9. DISPUTE RESOLUTION.
In the event of any dispute or claim between Licensor andLicensee under this Agreement, the Licensor and Licensee shall take it upon themselves to amicably work out the dispute without further escalation.
Latitude Values
Live regenerative values. Adopt the regenerative mindset and uphold regenerative values in your personal and professional life.
Personal transformation. Be ready to evolve and grow personally and professionally.
Be authentic. Tap into your unique talents and voice. The world needs your perspective and service.
Ecological thinking. We are in a community; think of your team members and clients’ well-being
Stewards of place. Honor the lands on which you live and reside.
Live in reciprocity. Give and then you will receive. Tend and you will enjoy abundance.
Policies & Standards
Licensee shall attempt to be as active as possible within the internal Regenerative Real Estate community to create a strong culture, and to help spur more business for both the Licensee, Licensor, and other Affiliates.
Licensee agrees to use and uphold the Latitude and Regenerative Real Estate Brands & Marketing Guidelines when communicating and advertising externally.

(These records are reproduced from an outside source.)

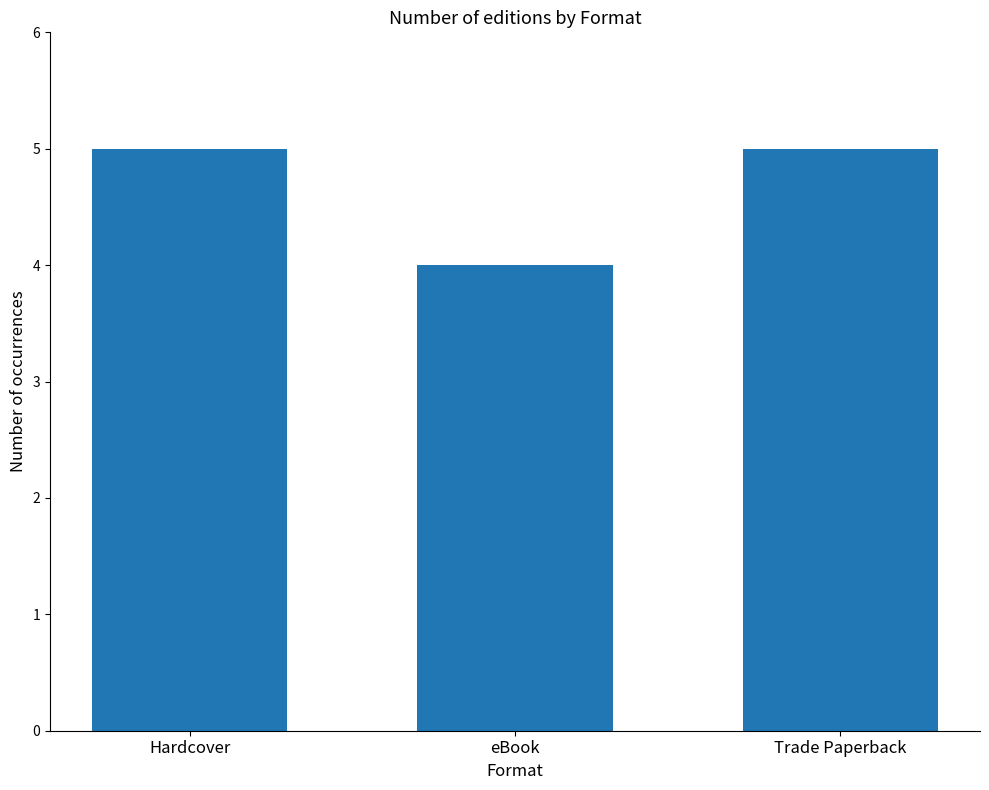

Is it true that the value at Hardcover is 5?

True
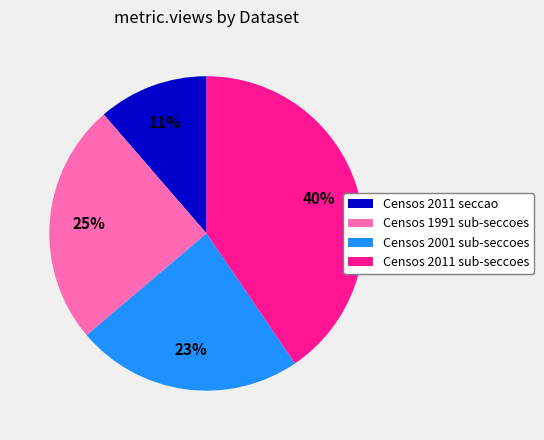

To the nearest percent, what is the difference between the Censos 2001 sub-seccoes and Censos 2011 sub-seccoes slice percentages?

17%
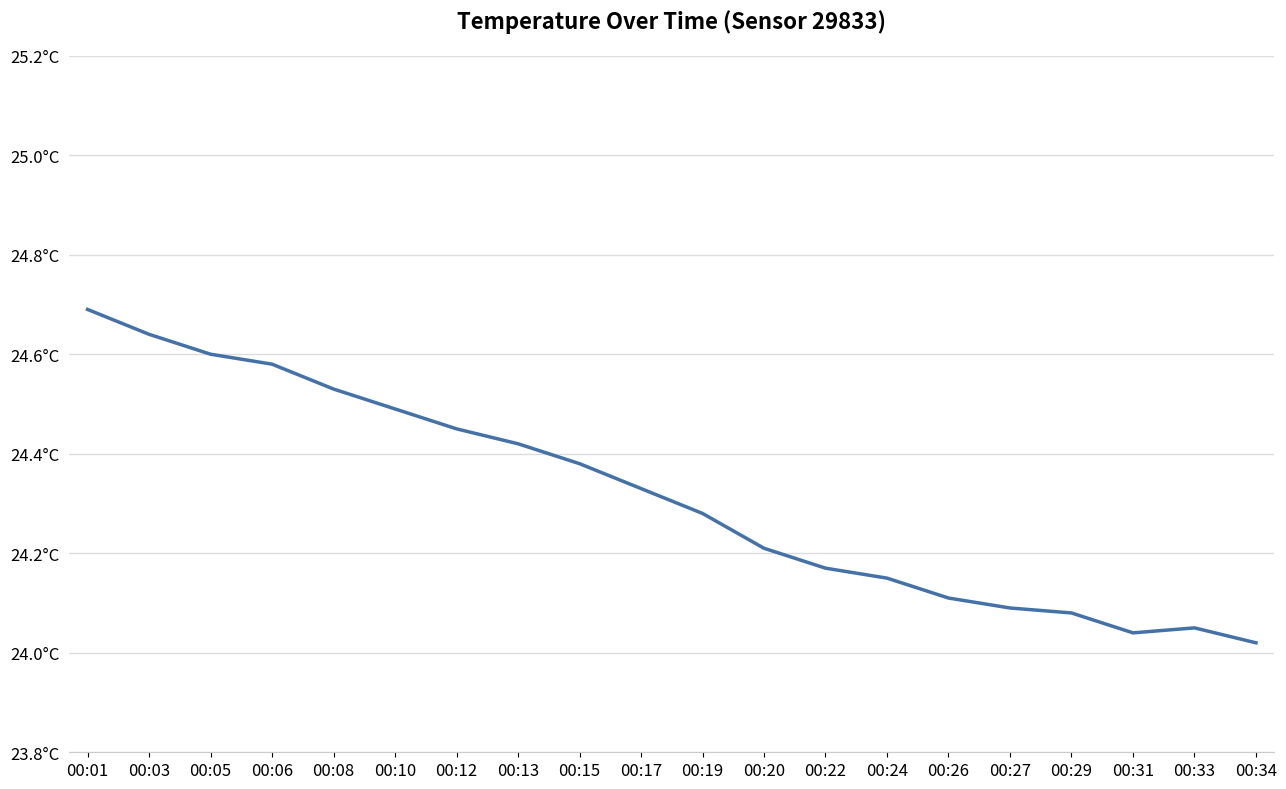

Reading left to right, list all the values displayed in this chart.

00:01=24.7	00:03=24.6	00:05=24.6	00:06=24.6	00:08=24.5	00:10=24.5	00:12=24.4	00:13=24.4	00:15=24.4	00:17=24.3	00:19=24.3	00:20=24.2	00:22=24.2	00:24=24.1	00:26=24.1	00:27=24.1	00:29=24.1	00:31=24.0	00:33=24.1	00:34=24.0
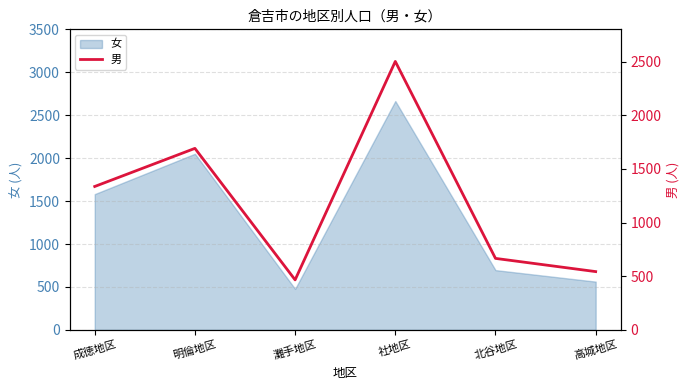

The 女 series shows 477 at 灘手地区. True or false?

True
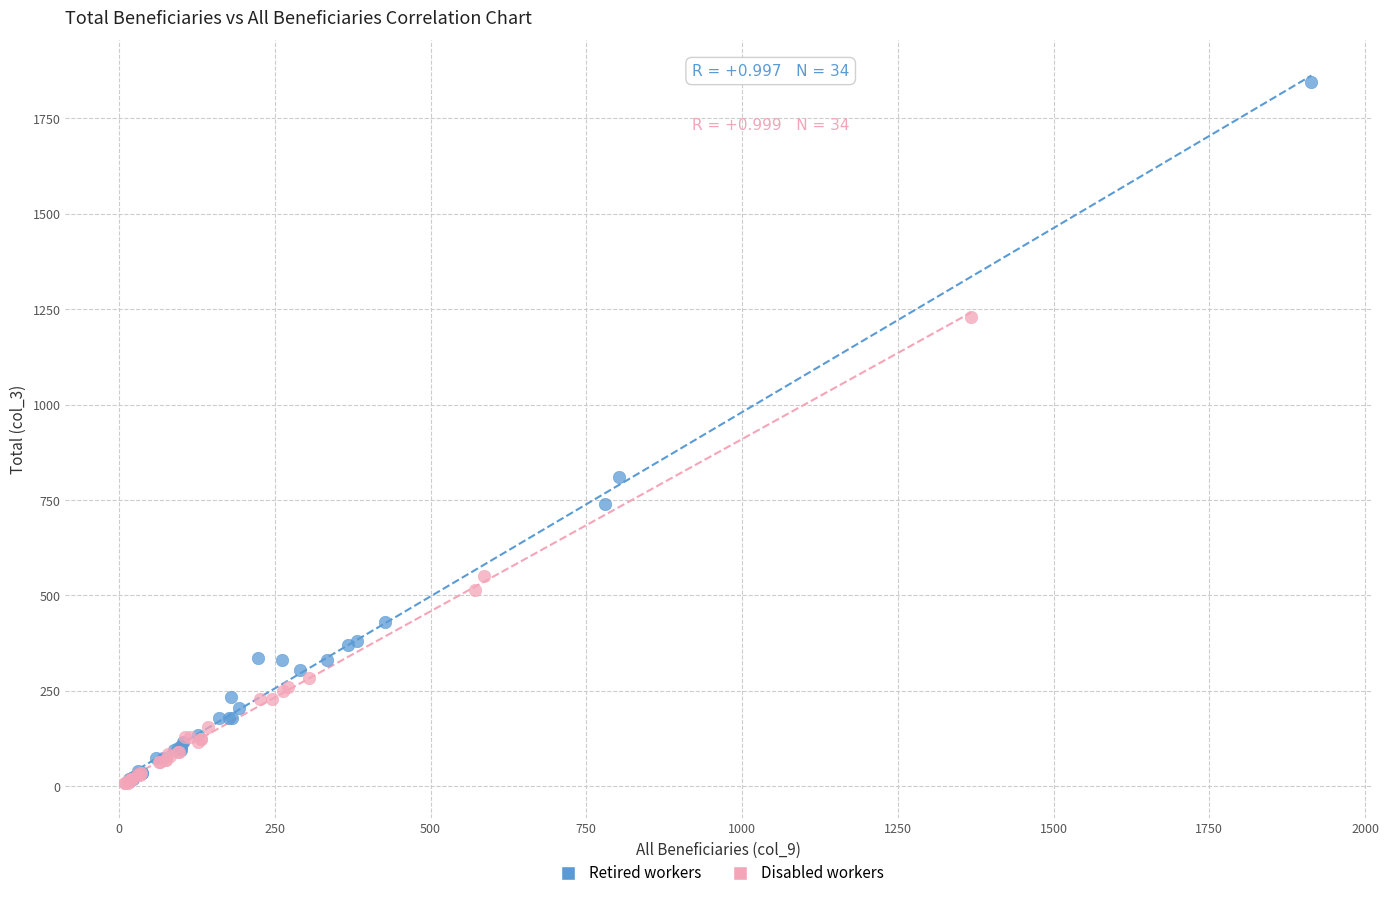

Which series reaches the maximum Y coordinate?

Retired workers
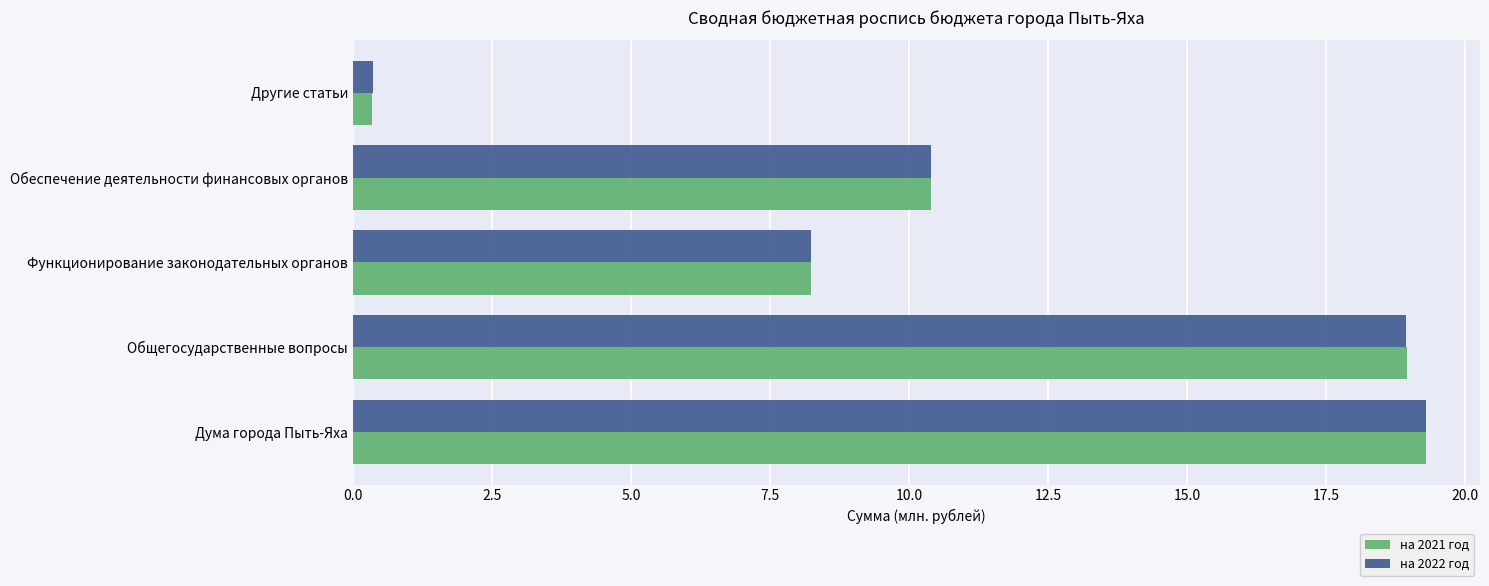

How many distinct data groups are displayed?

2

Licensees with the Latitude membership have the option to pay for and receive a @chooselatitude.com email address that is associated with the company’s calendar and Google Drive folders.
Licensee shall provide Licensor short and long form biographies along with as many high quality professional photos that they would like. Licensor will use these to help promote the Licensee via its website, social media accounts, press releases, and other communication channels and collateral.
Be mindful of your business practices—as a brand Latitude has strong environmental values and the more you can align your business with this, the more you become an attractor by walking the talk.
Latitude Signage: Licensor shall provide various signage templates and graphics for Licensee to choose from. If Licensee elects to create a custom sign, it must be approved by Licensor first.
Licensor has full discretion when referring company leads. Leads to Licensees bear a 25% referral fee.